The second presenter was Harold Boven, an economist and co-initiator of the plan Courageously Forward by the Young Democrats, which is a financially covered plan for basic income that would end all poverty in the Netherlands. Harold presented data from a Dutch study (CPB, 2016) that could not find any positive results of the 6.5 billion euros invested in activating employment policy to get unemployed people into jobs. He emphasized that basic income would not lead to inflation because it is fiscally financed and does not require the introduction of extra money. According to him, a basic income of €1200/month per single adult and €300/month per child, adding €600/month per adult when sharing a household. He presented a financing mechanism to cover the 164 billion euros annual cost for such a policy, which would come from the elimination of existing welfare programs (134 billion), the introduction of lightly progressive property taxes (14 billion), environmental and energy taxes for companies (14 billion), and inheritance taxes (2 billion). Disability payments would remain untouched. Apart from the usual advantages attributed to basic income, Harold added that it is a response to the failure to the current system and dissatisfaction with the political establishment, while presenting an alternative for emerging populism.
Anne Knol, from Environmental Defense, shared her insights on what she learned about the incredible complexities of interconnections between environmental and social problems. Anne estimated that science guides about 5% of debates, while emotion, lobby, and the interests of political parties guide the rest. She argued that campaign leaders need to present appealing stories that can compete with the story of capitalism and the widely spread and accepted idea that the market should be allowed to run its course. Anne reminded the audience about the donut economics, and to the dangers of overdoing policy on the environmental front, and then affecting people on the bottom of the income scale. On the other hand, there is the fear that if people’s standards of living are risen, that could lead to more environmental excesses. Hence the need to work on both “sides” of the donut simultaneously, ensuring a just distribution of both the costs and the benefits of environmental policies.
The last main speaker of the day was Klaas van Egmond, professor of Geosciences at the University of Utrecht, co-initiator of the Sustainable Finance Lab, and board member of the NatureCollege. He discussed the problems in the current configuration of our financial system and the reforms necessary to break with the types of practices that led to the 2008 financial crisis and that will result in more problems in the future in they remain unchecked. Klaas explained that, in a healthy society, the main goal is the expression and implementation of values, as supported by the economy, in turn supported by the financial system. Klaas proposed that clear boundaries between the public and the private must be reinstalled, banks must not be bailed out and cannot have the power to create money. The community misses out on 40-50 billion euros per year due to money creation by private banks. This could instead be used to fund basic income and a smooth transition to sustainability. These measures would break with the cycle of growth and collapse, lead to a stable economy, and allow for complete elimination of government debts.

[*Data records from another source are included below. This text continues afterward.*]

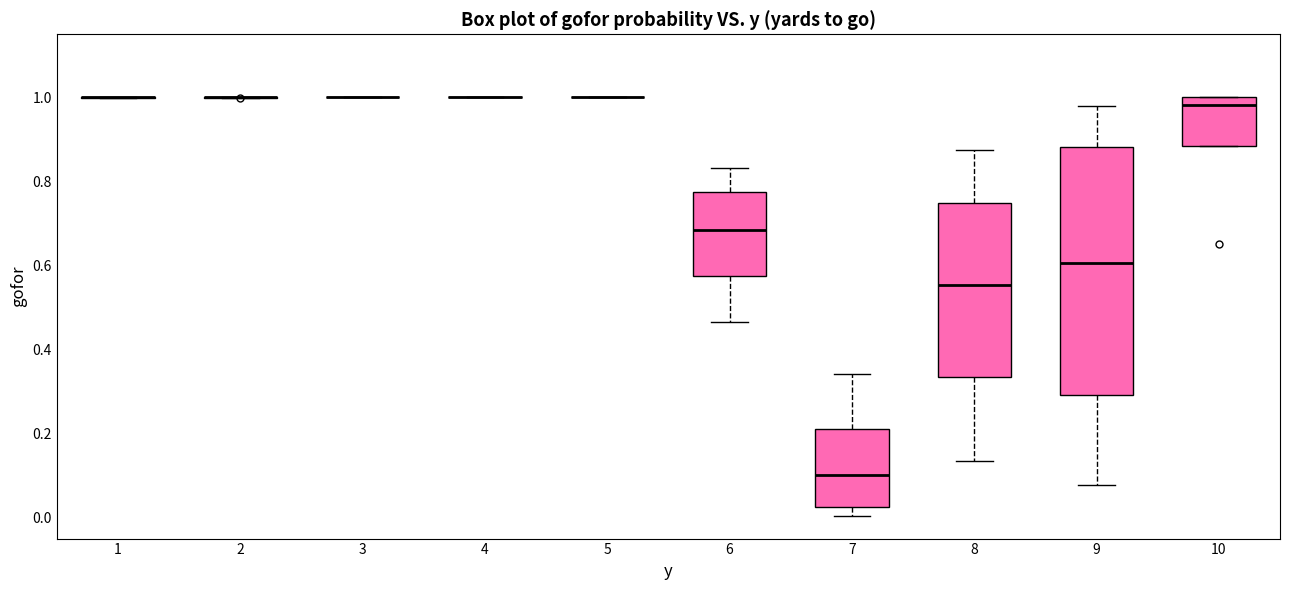

Reading left to right, transcribe this box plot: for each box, give where its median line is, the range the box spans, and where its two whiskers end, as read against the y-axis. The values are not printed on the chart, so give them approximately, as read against the axis.

1: box collapsed to a line at 1.00, whiskers 1.00 to 1.00
2: box collapsed to a line at 1.00, whiskers 1.00 to 1.00
3: box collapsed to a line at 1.00, whiskers 1.00 to 1.00
4: box collapsed to a line at 1.00, whiskers 1.00 to 1.00
5: box collapsed to a line at 1.00, whiskers 1.00 to 1.00
6: median 0.68, box 0.58 to 0.78, whiskers 0.46 to 0.84
7: median 0.10, box 0.02 to 0.22, whiskers 0.00 to 0.34
8: median 0.56, box 0.34 to 0.74, whiskers 0.14 to 0.88
9: median 0.60, box 0.30 to 0.88, whiskers 0.08 to 0.98
10: median 0.98, box 0.88 to 1.00, whiskers 0.88 to 1.00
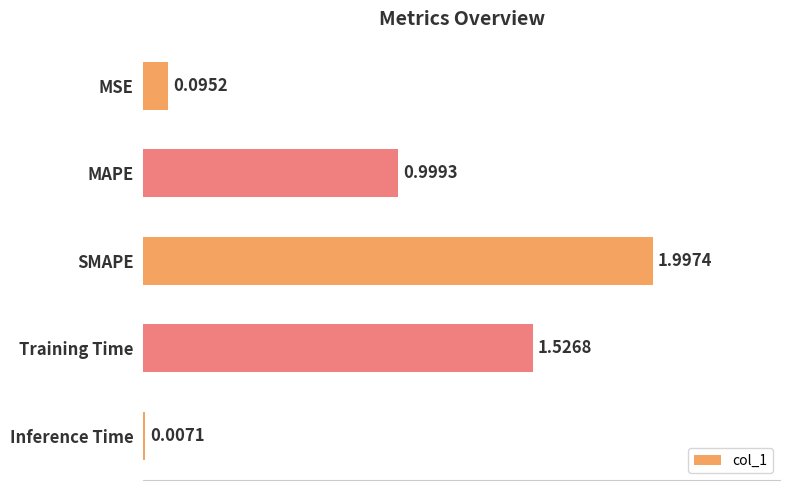

Are the bars horizontal?

Yes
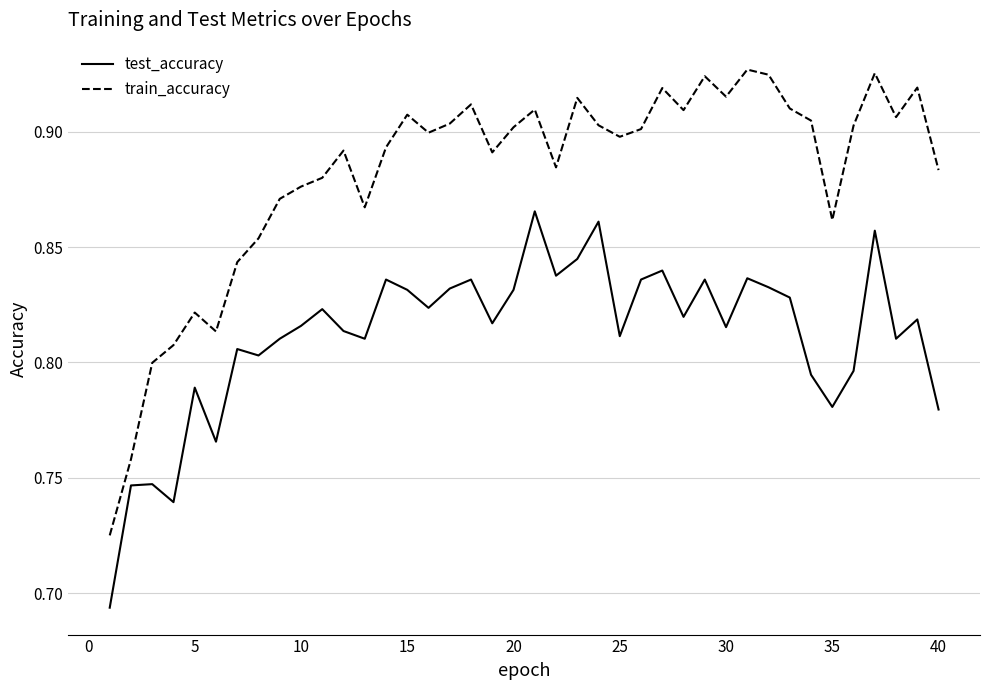

Rank the series by their average value, from lowest to highest.

test_accuracy, train_accuracy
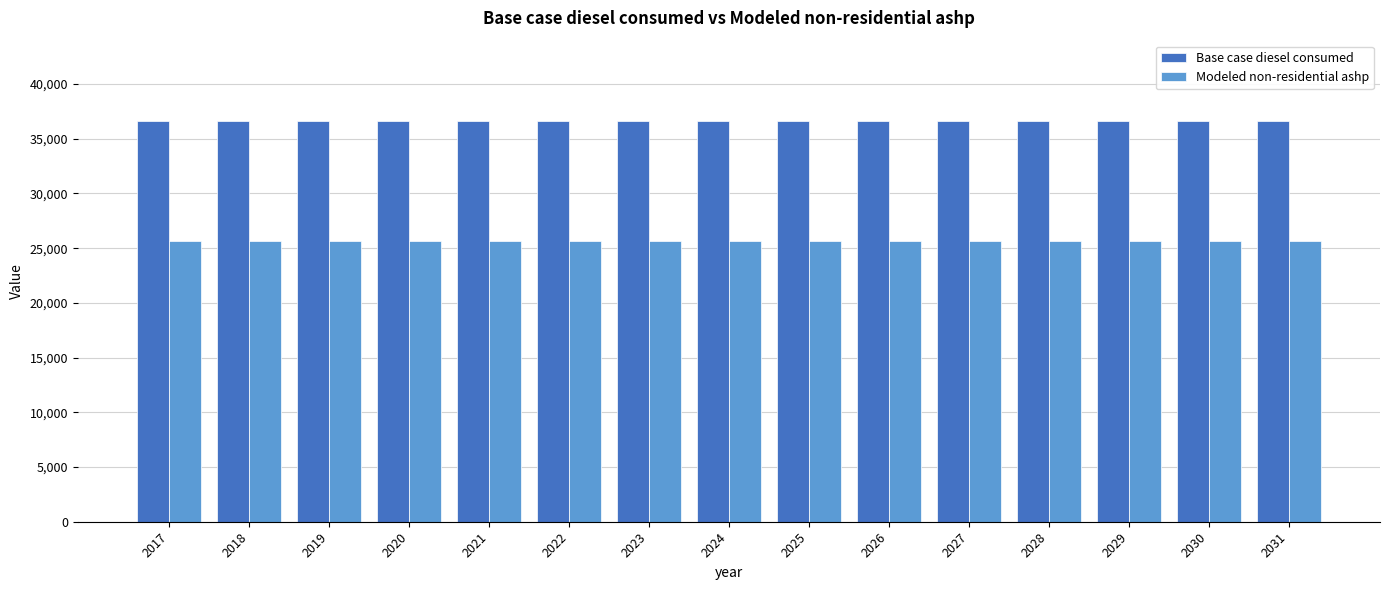

Rank the series at 2023 from highest to lowest value.

Base case diesel consumed, Modeled non-residential ashp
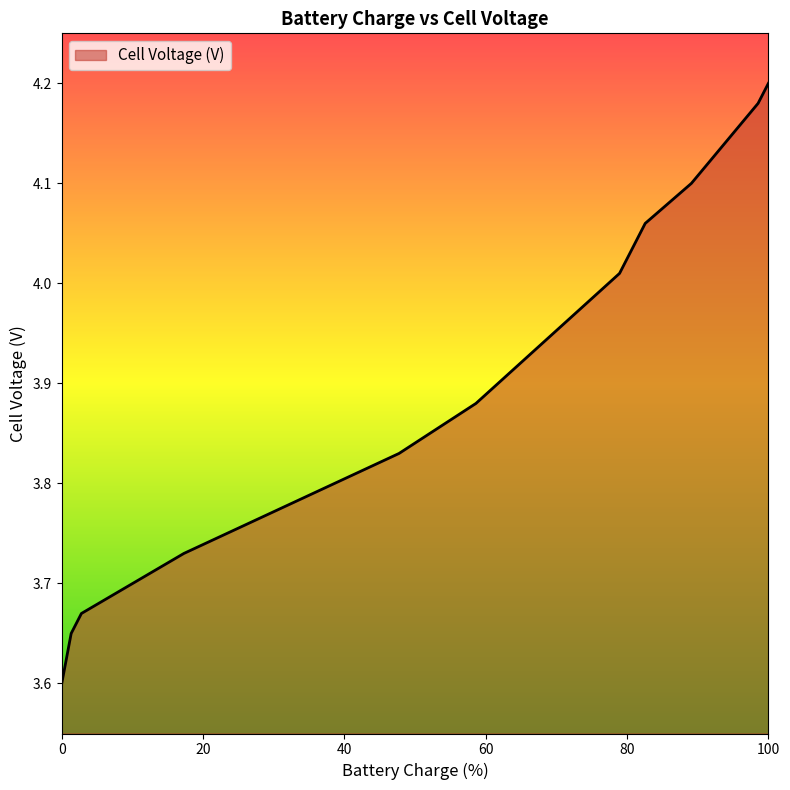

What is the difference between the maximum and minimum values?

0.6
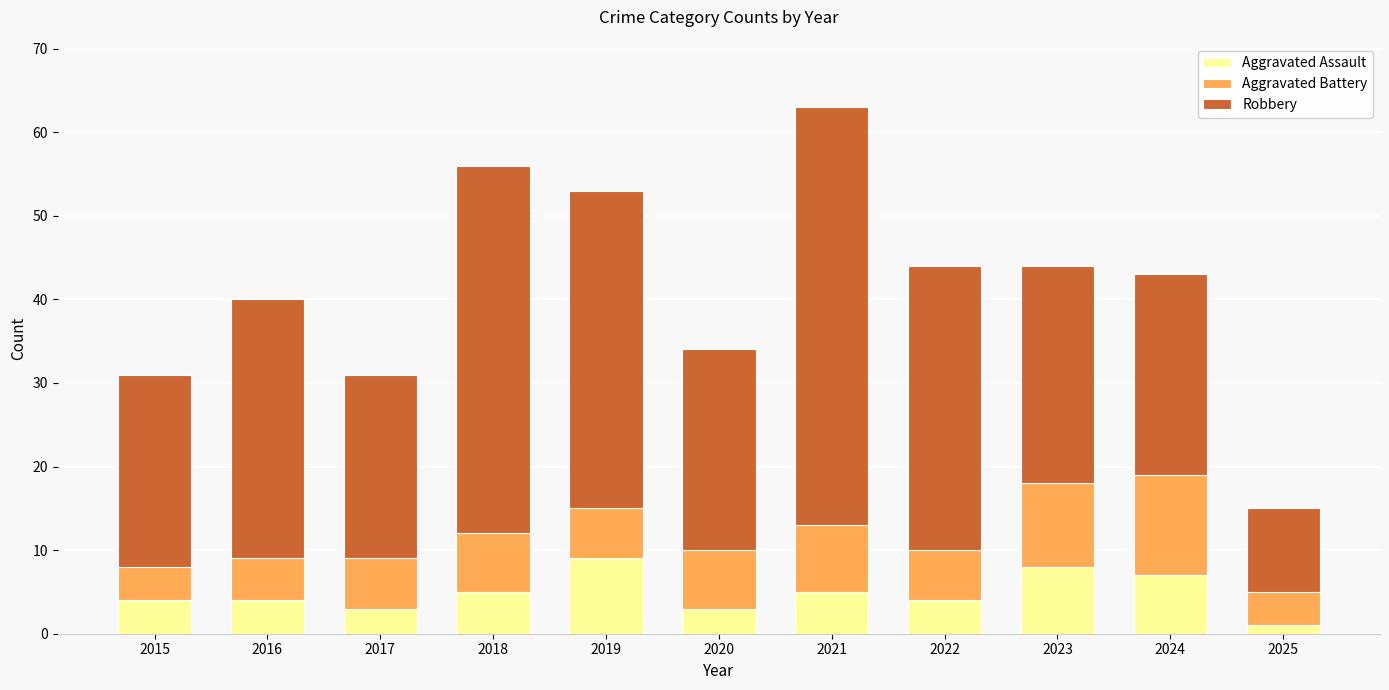

Is it true that Aggravated Assault equals 4 at 2022?

True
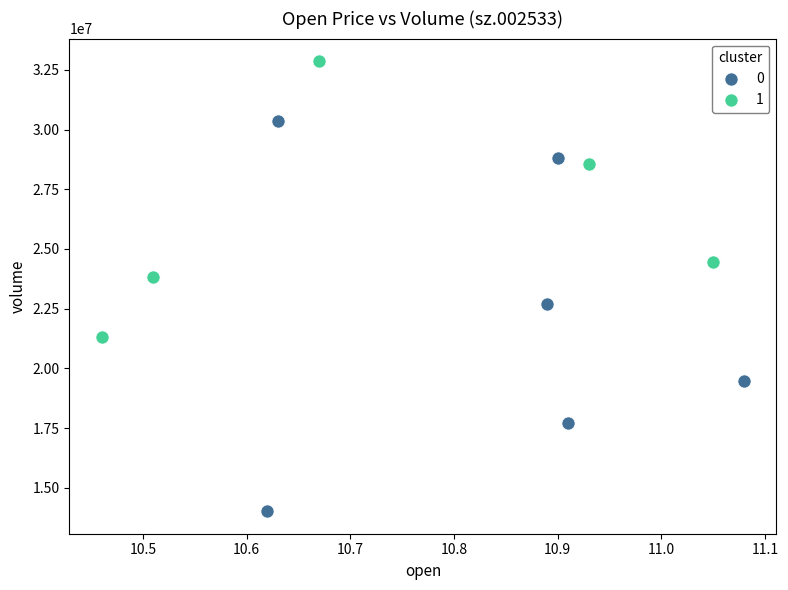

Which series has the largest Y range (max minus min)?

0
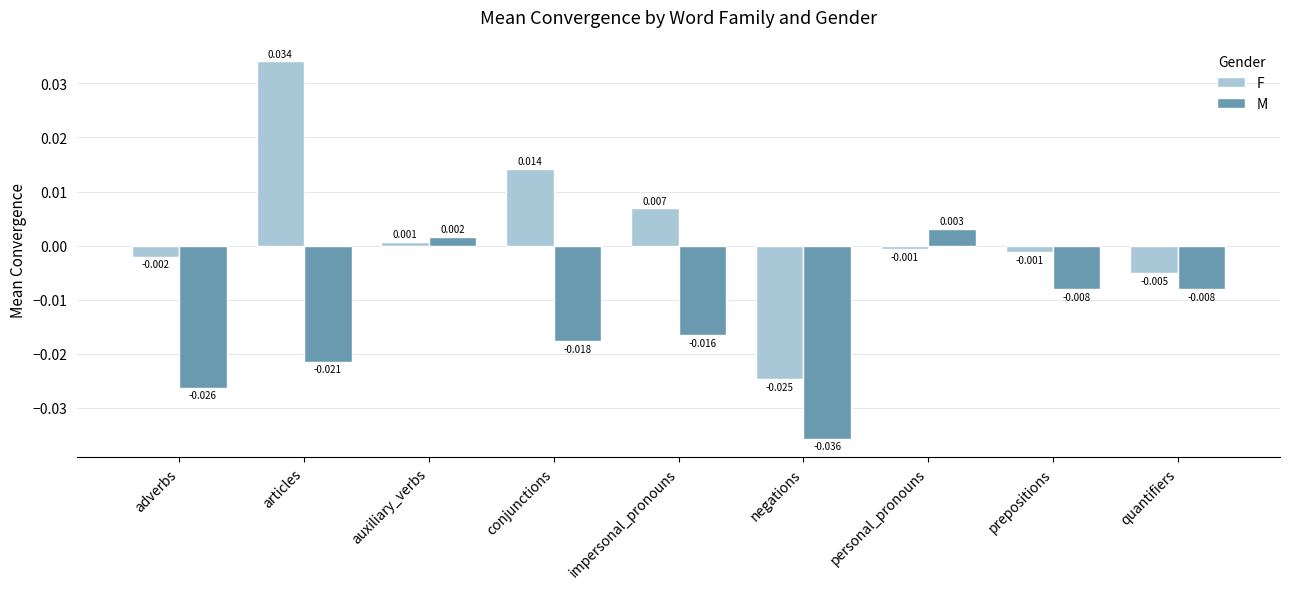

What is the sum of all M values?

-0.1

The day was wrapped up by Herman Wijffels, co-chair of Worldconnectors and until last October professor of sustainability and social change at the University of Utrecht. He emphasized that our current system is socially and economically dysfunctional and has been bought by capital. According to him, we are facing the end of material growth due to the exhaustion of natural resources and are on a journey through the desert to find a new promised land. Wiiffels spoke about a new type of society, with a fairer distribution of wealth, while putting the planet first. Basic income and financial reform would be key elements in the transformation of the capitalist system. In addition, he said that we need to acknowledge that masculine values are no longer appropriate for the 21st century and we should embrace feminine values, which would mean a greater care for life, connections with the Earth and all people on it.